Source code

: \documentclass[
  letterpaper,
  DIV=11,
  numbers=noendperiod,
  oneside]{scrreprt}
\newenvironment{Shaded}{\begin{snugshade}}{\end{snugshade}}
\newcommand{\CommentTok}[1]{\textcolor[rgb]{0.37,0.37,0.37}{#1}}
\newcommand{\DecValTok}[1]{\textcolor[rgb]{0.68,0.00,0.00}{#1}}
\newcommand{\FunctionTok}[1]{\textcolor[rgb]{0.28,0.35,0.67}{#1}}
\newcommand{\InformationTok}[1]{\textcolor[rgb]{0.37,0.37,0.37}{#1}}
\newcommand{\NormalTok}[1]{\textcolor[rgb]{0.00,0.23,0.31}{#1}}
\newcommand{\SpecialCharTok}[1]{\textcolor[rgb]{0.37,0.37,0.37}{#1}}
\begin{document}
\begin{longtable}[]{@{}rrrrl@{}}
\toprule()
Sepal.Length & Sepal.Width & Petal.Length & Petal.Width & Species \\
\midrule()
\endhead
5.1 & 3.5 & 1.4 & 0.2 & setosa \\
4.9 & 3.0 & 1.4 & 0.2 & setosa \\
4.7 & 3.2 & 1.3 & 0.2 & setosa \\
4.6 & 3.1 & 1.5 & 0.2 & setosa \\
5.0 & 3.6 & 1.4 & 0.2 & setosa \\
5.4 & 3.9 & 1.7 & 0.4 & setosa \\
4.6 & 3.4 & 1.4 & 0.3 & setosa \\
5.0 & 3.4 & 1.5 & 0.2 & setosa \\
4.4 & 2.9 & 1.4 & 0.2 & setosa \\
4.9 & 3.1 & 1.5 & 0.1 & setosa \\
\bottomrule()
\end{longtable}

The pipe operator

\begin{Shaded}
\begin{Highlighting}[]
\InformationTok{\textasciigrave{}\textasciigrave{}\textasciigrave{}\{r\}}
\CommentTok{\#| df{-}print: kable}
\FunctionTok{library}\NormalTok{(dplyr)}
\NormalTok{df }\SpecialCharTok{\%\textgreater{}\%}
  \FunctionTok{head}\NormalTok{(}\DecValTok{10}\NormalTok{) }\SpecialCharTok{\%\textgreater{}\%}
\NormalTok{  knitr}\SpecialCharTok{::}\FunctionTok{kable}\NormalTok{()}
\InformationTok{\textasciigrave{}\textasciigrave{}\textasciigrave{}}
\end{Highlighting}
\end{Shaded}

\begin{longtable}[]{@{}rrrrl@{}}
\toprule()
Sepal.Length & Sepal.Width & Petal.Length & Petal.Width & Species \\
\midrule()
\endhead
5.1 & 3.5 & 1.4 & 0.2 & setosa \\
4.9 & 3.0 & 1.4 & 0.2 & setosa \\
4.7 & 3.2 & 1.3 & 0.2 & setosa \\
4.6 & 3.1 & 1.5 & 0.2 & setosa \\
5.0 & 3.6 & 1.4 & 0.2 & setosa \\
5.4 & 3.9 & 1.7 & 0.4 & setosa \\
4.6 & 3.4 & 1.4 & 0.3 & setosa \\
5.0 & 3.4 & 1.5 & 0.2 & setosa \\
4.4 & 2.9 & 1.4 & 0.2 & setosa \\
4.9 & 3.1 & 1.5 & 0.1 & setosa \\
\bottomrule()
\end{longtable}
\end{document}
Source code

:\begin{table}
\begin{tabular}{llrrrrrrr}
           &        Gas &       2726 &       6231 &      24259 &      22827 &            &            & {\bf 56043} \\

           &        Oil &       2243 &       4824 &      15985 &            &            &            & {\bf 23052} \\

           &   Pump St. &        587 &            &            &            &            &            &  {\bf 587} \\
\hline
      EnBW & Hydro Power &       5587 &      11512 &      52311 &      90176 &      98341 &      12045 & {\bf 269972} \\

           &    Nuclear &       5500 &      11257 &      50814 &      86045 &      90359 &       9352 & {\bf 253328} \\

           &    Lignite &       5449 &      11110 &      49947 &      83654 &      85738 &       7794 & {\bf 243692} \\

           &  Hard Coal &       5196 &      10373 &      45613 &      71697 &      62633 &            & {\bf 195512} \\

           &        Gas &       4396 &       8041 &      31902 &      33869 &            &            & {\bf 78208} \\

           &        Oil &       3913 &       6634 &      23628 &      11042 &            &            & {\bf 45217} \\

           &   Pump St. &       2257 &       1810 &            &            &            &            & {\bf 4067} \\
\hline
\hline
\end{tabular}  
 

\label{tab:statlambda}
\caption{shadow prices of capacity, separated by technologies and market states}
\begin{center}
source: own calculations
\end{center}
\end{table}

DIRECTIVE:
Could you retype the entire listing exactly?

EXERCISE OUTPUT:
Source code

: \documentclass[
  letterpaper,
  DIV=11,
  numbers=noendperiod,
  oneside]{scrreprt}
\newenvironment{Shaded}{\begin{snugshade}}{\end{snugshade}}
\newcommand{\CommentTok}[1]{\textcolor[rgb]{0.37,0.37,0.37}{#1}}
\newcommand{\DecValTok}[1]{\textcolor[rgb]{0.68,0.00,0.00}{#1}}
\newcommand{\FunctionTok}[1]{\textcolor[rgb]{0.28,0.35,0.67}{#1}}
\newcommand{\InformationTok}[1]{\textcolor[rgb]{0.37,0.37,0.37}{#1}}
\newcommand{\NormalTok}[1]{\textcolor[rgb]{0.00,0.23,0.31}{#1}}
\newcommand{\SpecialCharTok}[1]{\textcolor[rgb]{0.37,0.37,0.37}{#1}}
\begin{document}
\begin{longtable}[]{@{}rrrrl@{}}
\toprule()
Sepal.Length & Sepal.Width & Petal.Length & Petal.Width & Species \\
\midrule()
\endhead
5.1 & 3.5 & 1.4 & 0.2 & setosa \\
4.9 & 3.0 & 1.4 & 0.2 & setosa \\
4.7 & 3.2 & 1.3 & 0.2 & setosa \\
4.6 & 3.1 & 1.5 & 0.2 & setosa \\
5.0 & 3.6 & 1.4 & 0.2 & setosa \\
5.4 & 3.9 & 1.7 & 0.4 & setosa \\
4.6 & 3.4 & 1.4 & 0.3 & setosa \\
5.0 & 3.4 & 1.5 & 0.2 & setosa \\
4.4 & 2.9 & 1.4 & 0.2 & setosa \\
4.9 & 3.1 & 1.5 & 0.1 & setosa \\
\bottomrule()
\end{longtable}

The pipe operator

\begin{Shaded}
\begin{Highlighting}[]
\InformationTok{\textasciigrave{}\textasciigrave{}\textasciigrave{}\{r\}}
\CommentTok{\#| df{-}print: kable}
\FunctionTok{library}\NormalTok{(dplyr)}
\NormalTok{df }\SpecialCharTok{\%\textgreater{}\%}
  \FunctionTok{head}\NormalTok{(}\DecValTok{10}\NormalTok{) }\SpecialCharTok{\%\textgreater{}\%}
\NormalTok{  knitr}\SpecialCharTok{::}\FunctionTok{kable}\NormalTok{()}
\InformationTok{\textasciigrave{}\textasciigrave{}\textasciigrave{}}
\end{Highlighting}
\end{Shaded}

\begin{longtable}[]{@{}rrrrl@{}}
\toprule()
Sepal.Length & Sepal.Width & Petal.Length & Petal.Width & Species \\
\midrule()
\endhead
5.1 & 3.5 & 1.4 & 0.2 & setosa \\
4.9 & 3.0 & 1.4 & 0.2 & setosa \\
4.7 & 3.2 & 1.3 & 0.2 & setosa \\
4.6 & 3.1 & 1.5 & 0.2 & setosa \\
5.0 & 3.6 & 1.4 & 0.2 & setosa \\
5.4 & 3.9 & 1.7 & 0.4 & setosa \\
4.6 & 3.4 & 1.4 & 0.3 & setosa \\
5.0 & 3.4 & 1.5 & 0.2 & setosa \\
4.4 & 2.9 & 1.4 & 0.2 & setosa \\
4.9 & 3.1 & 1.5 & 0.1 & setosa \\
\bottomrule()
\end{longtable}
\end{document}
Source code

:\begin{table}
\begin{tabular}{llrrrrrrr}
           &        Gas &       2726 &       6231 &      24259 &      22827 &            &            & {\bf 56043} \\

           &        Oil &       2243 &       4824 &      15985 &            &            &            & {\bf 23052} \\

           &   Pump St. &        587 &            &            &            &            &            &  {\bf 587} \\
\hline
      EnBW & Hydro Power &       5587 &      11512 &      52311 &      90176 &      98341 &      12045 & {\bf 269972} \\

           &    Nuclear &       5500 &      11257 &      50814 &      86045 &      90359 &       9352 & {\bf 253328} \\

           &    Lignite &       5449 &      11110 &      49947 &      83654 &      85738 &       7794 & {\bf 243692} \\

           &  Hard Coal &       5196 &      10373 &      45613 &      71697 &      62633 &            & {\bf 195512} \\

           &        Gas &       4396 &       8041 &      31902 &      33869 &            &            & {\bf 78208} \\

           &        Oil &       3913 &       6634 &      23628 &      11042 &            &            & {\bf 45217} \\

           &   Pump St. &       2257 &       1810 &            &            &            &            & {\bf 4067} \\
\hline
\hline
\end{tabular}  
 

\label{tab:statlambda}
\caption{shadow prices of capacity, separated by technologies and market states}
\begin{center}
source: own calculations
\end{center}
\end{table}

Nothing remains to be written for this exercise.